- Set of tasks
(a) From the Guggenheim article, retype the passage between "Dusinberre explains the" and "from Greek myth.", inclusive.
(b) Answer these questions from the Guggenheim article:
(i) How many scholars and artists are in the 2023 class of fellows?
(ii) In what year was Gordion consumed in a great conflagration?
(iii) Between which years was the area excavated?
(c) Tell whether each statement agrees with the Guggenheim article, and quote the words that settle it:
(i) Dukovic earned her PhD from Columbia University in 2006.
(ii) The fellows were chosen from about 5,000 applicants.
(iii) Gordion's inhabitants rebuilt the city on a different plan.

- Supplied passage
* * * * *

Published: May 3, 2023

Gordana Dukovic and Elspeth Dusinberre win support to enlarge the frontiers of sustainable chemistry and knowledge of the ancient Phrygians, respectively

Two University of Colorado Boulder professors have won prestigious Guggenheim Fellowships, which support the recipients’ research and scholarly work and aim to help them “engage in research in any field of knowledge and creation in any of the arts, under the freest possible conditions.”

Gordana Dukovic, professor of chemistry, and Elspeth Dusinberre, professor of distinction of classics, are among 171 scholars and artists in the 2023 class of fellows announced last month by the John Simon Guggenheim Memorial Foundation.

Chosen from a rigorous application and peer-review process out of almost 2,500 applicants, “these successful applicants were appointed on the basis of prior achievement and exceptional promise,” the foundation said. 

Image of Dukovic

Top of the page: Ancient city of Gordion, in Phrygia. Above: Gordana Dukovic (PhD Columbia University 2006) is an expert in nanotechnology/materials, physical chemistry and renewable energy.

“Like Emerson, I believe that fullness in life comes from following our calling,” said Edward Hirsch, president of the Guggenheim Foundation and 1985 fellow in poetry. “The new class of fellows has followed their calling to enhance all of our lives, to provide greater human knowledge and deeper understanding. We’re lucky to look to them to bring us into the future.”

With support from the Guggenheim fellowship, Dusinberre plans to investigate the social structures, palaces and uses of power among the early Phrygians, who lived in what is now Turkey ca. 950-800 BCE. Meanwhile, Dukovic aims to use the fellowship support to develop new research directions in using nanomaterials for sustainable chemistry.

Seeking insights into the ancient Phrygian kingdom

Dusinberre explains the context of her work this way: Phrygia was the main powerhouse society of what is now Turkey in the years 900-600 BCE, but its social structures, palaces and expressions of power remain relatively poorly understood. She will focus on the enormous buildings and material culture of the elite quarter at Gordion, capital of Phrygia and seat of King Midas of the Golden Touch from Greek myth.

In 800 BCE, she explains, Gordion was consumed in a great conflagration apparently caused by an accident—an event that marked the end of the Early Phrygian period (ca. 950-800 BCE). Gordion's inhabitants buried the burned buildings under meters of clean clay and rebuilt the city at a higher level but on the same plan as before, sealing off and preserving the buildings and artifacts “in an almost Pompeii-like manner.” 

Image of Dusinberre

Elspeth Dusinberre (PhD Michigan 1997) is interested in cultural interactions in Anatolia, particularly in the ways in which the Achaemenid Persian Empire (ca. 550-330 BCE) affected local social structures and in the give-and-take between Achaemenid and other cultures. 

“The area was excavated between 1950 and 1973, but the results have hitherto been presented only very partially and in disparate publications,” Dusinberre writes. “My scholarship will interrogate how people lived at Gordion in 800 BCE, why they made the decisions they did, how they negotiated power, and how these local behaviors related to the other great societies of the eastern Mediterranean at the time. Complex choices and actions at the nexus of intertwined politics and religion make my project germane to modern humanistic studies as well as ancient.”

* * * * *

- Record extracts
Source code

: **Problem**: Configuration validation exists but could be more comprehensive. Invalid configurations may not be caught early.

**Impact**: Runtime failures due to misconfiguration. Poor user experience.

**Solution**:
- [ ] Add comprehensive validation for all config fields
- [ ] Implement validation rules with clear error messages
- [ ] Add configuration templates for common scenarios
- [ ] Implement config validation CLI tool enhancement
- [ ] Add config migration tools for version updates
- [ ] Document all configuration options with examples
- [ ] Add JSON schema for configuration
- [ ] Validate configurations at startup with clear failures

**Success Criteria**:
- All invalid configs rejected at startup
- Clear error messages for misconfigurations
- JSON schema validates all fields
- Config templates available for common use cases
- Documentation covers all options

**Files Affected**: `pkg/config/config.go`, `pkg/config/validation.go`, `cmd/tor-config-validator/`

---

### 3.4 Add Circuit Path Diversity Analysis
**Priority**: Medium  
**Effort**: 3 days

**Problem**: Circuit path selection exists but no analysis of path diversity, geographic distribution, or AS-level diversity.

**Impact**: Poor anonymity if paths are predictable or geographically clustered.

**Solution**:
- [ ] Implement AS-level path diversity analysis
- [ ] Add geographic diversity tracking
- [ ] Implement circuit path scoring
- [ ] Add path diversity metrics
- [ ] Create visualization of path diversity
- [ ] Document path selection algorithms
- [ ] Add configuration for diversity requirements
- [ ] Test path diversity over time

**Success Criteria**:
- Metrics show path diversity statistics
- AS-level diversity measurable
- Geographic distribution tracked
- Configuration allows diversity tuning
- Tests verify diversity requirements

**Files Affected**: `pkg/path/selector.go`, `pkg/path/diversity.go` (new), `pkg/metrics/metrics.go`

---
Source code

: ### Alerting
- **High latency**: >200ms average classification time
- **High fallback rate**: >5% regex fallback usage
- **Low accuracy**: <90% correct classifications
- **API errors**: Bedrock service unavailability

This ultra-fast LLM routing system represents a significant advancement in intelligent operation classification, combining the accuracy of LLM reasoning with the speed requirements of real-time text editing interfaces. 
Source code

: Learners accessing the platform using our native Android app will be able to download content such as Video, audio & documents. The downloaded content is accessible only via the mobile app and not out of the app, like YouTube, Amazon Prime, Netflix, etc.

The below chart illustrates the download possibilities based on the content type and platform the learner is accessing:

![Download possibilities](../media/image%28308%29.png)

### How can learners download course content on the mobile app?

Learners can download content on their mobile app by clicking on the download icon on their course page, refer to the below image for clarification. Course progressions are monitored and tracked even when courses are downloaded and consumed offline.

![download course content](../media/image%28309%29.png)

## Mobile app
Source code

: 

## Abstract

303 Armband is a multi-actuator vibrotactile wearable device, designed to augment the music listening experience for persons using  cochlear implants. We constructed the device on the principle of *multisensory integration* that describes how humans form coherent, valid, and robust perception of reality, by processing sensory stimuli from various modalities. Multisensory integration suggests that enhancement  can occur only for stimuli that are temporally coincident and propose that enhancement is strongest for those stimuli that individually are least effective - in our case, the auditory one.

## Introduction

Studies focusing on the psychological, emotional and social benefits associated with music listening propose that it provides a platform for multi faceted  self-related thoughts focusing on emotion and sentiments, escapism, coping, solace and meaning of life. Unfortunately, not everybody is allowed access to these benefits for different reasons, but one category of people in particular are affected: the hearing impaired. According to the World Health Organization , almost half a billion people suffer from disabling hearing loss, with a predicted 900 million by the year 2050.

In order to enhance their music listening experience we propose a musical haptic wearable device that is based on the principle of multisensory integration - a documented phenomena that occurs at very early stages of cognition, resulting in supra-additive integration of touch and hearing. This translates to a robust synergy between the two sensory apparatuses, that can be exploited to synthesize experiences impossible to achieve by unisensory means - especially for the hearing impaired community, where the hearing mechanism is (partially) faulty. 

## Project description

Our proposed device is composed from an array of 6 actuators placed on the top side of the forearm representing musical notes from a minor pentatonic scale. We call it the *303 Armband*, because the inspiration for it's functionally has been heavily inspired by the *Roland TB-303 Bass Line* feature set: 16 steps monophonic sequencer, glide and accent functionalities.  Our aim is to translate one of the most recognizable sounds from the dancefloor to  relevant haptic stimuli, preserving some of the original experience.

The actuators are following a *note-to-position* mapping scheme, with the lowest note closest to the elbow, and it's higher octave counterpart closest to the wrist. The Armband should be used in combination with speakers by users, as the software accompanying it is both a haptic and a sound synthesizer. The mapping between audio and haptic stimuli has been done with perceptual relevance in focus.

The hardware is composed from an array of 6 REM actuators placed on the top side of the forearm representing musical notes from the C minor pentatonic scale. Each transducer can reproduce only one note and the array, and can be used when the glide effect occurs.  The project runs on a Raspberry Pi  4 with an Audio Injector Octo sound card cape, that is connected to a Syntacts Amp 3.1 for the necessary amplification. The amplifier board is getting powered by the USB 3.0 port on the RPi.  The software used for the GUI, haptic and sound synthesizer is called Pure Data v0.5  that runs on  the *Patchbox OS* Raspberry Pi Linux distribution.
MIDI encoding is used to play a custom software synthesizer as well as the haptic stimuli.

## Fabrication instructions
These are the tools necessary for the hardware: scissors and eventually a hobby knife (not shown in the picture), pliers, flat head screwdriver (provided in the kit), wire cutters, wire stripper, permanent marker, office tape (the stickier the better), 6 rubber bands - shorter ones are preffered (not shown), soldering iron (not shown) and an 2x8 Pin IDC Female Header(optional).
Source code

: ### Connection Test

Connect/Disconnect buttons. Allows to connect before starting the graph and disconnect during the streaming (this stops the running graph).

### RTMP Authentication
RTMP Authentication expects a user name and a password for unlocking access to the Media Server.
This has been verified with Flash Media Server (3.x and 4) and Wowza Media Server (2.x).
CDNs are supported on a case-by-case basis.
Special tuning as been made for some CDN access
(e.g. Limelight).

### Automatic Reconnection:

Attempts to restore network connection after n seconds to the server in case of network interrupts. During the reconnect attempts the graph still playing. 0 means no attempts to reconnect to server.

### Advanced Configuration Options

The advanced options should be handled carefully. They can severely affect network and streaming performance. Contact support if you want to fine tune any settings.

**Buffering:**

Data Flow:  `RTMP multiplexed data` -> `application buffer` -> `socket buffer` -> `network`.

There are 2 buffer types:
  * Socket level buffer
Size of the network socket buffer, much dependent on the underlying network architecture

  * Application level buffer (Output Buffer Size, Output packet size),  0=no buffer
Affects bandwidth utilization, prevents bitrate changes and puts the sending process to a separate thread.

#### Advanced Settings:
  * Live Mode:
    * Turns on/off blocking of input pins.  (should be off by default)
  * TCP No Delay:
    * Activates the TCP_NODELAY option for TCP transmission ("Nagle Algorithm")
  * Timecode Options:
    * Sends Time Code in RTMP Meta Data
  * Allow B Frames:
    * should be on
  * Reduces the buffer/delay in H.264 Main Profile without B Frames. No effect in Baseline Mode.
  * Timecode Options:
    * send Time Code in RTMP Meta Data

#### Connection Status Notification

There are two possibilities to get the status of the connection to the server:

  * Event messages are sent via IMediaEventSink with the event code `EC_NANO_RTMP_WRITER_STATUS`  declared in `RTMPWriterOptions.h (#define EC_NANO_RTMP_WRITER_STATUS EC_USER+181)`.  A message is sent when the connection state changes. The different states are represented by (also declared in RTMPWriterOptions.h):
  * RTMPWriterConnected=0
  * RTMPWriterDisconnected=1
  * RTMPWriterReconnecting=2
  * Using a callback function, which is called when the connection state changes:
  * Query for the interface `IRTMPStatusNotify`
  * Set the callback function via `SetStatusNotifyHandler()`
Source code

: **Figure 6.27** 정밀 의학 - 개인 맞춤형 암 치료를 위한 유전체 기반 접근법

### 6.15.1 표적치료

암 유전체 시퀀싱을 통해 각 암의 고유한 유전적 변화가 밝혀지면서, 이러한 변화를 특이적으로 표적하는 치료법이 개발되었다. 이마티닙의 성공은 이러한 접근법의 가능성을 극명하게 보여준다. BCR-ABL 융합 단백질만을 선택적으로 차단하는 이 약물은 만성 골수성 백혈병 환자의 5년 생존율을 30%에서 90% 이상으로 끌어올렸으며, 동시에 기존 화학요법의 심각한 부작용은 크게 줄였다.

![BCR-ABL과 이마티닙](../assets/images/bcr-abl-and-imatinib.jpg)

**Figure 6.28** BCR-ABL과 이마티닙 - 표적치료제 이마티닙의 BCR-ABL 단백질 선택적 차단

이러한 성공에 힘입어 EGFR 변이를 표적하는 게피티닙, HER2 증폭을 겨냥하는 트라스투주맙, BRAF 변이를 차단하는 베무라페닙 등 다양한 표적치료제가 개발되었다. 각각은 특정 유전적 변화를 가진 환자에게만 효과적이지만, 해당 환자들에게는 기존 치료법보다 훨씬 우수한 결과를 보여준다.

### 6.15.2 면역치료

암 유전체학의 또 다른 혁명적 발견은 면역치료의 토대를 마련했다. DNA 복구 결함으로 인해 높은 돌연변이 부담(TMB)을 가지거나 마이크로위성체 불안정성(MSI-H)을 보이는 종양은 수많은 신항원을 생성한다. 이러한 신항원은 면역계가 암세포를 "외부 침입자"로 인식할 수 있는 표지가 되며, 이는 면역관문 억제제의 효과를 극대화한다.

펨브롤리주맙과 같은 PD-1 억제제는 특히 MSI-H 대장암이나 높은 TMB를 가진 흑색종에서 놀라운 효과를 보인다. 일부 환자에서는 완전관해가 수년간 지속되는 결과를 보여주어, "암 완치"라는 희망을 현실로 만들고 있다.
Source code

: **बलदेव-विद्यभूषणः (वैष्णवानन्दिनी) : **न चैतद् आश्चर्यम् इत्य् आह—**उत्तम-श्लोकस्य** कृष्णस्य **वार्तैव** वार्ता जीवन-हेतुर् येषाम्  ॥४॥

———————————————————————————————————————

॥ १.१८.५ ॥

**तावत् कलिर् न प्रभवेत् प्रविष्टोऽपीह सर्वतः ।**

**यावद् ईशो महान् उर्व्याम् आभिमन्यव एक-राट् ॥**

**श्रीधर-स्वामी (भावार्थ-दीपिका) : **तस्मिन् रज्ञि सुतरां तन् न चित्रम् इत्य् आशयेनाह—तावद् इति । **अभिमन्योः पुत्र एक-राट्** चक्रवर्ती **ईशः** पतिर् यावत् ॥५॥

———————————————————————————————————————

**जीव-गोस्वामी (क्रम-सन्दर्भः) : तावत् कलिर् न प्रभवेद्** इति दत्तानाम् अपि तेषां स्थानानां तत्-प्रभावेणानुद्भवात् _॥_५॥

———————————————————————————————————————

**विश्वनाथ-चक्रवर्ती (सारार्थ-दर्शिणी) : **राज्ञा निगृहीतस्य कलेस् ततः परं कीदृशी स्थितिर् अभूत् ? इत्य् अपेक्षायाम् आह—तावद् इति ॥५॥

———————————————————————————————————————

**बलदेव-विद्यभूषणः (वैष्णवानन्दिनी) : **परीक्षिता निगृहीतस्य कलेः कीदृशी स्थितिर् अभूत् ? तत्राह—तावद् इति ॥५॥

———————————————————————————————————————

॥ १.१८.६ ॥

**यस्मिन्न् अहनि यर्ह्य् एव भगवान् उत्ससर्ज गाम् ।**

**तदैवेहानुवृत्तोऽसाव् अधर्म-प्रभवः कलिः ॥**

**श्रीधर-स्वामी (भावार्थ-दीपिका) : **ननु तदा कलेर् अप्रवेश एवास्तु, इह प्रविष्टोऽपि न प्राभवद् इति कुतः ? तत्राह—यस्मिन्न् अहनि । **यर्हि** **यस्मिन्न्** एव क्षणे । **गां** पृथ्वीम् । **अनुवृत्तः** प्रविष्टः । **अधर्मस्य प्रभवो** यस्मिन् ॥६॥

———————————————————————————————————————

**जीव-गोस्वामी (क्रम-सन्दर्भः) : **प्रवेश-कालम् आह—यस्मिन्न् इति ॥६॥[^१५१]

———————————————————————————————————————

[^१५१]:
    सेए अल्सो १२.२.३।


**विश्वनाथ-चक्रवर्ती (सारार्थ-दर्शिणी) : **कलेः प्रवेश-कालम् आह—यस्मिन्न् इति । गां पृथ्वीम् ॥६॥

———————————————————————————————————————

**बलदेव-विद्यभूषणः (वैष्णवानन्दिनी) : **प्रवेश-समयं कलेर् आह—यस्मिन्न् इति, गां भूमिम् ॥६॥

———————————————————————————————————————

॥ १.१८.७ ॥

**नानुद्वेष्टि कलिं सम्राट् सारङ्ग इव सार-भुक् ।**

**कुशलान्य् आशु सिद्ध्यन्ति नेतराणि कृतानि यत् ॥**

* * * * *

- Responses to the exercise
(a)
Dusinberre explains the context of her work this way: Phrygia was the main powerhouse society of what is now Turkey in the years 900-600 BCE, but its social structures, palaces and expressions of power remain relatively poorly understood. She will focus on the enormous buildings and material culture of the elite quarter at Gordion, capital of Phrygia and seat of King Midas of the Golden Touch from Greek myth.

(b)
(i) 171
(ii) 800 BCE
(iii) Between 1950 and 1973

(c)
(i) Yes: "Gordana Dukovic (PhD Columbia University 2006)"
(ii) No: "out of almost 2,500 applicants"
(iii) No: "rebuilt the city at a higher level but on the same plan as before"